__THE PROBLEM__: Without the pictures, write the listing below out again, line for line.

__DATA BLOCK__:
#####

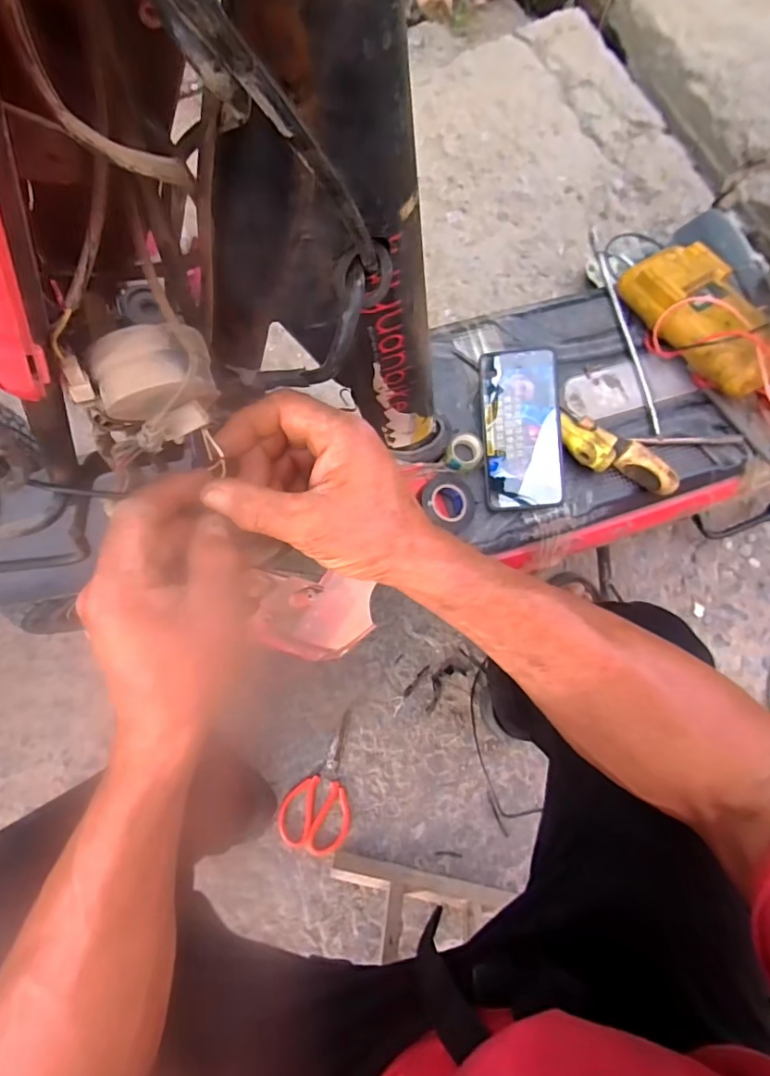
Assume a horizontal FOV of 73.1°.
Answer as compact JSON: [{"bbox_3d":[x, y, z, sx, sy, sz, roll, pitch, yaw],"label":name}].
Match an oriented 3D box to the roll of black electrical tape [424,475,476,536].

#####

__RESPONSE TO THIS EXERCISE__:
Assume a horizontal FOV of 73.1°.
Answer as compact JSON: [{"bbox_3d":[x, y, z, sx, sy, sz, roll, pitch, yaw],"label":name}].
Match an oriented 3D box to the roll of black electrical tape [424,475,476,536].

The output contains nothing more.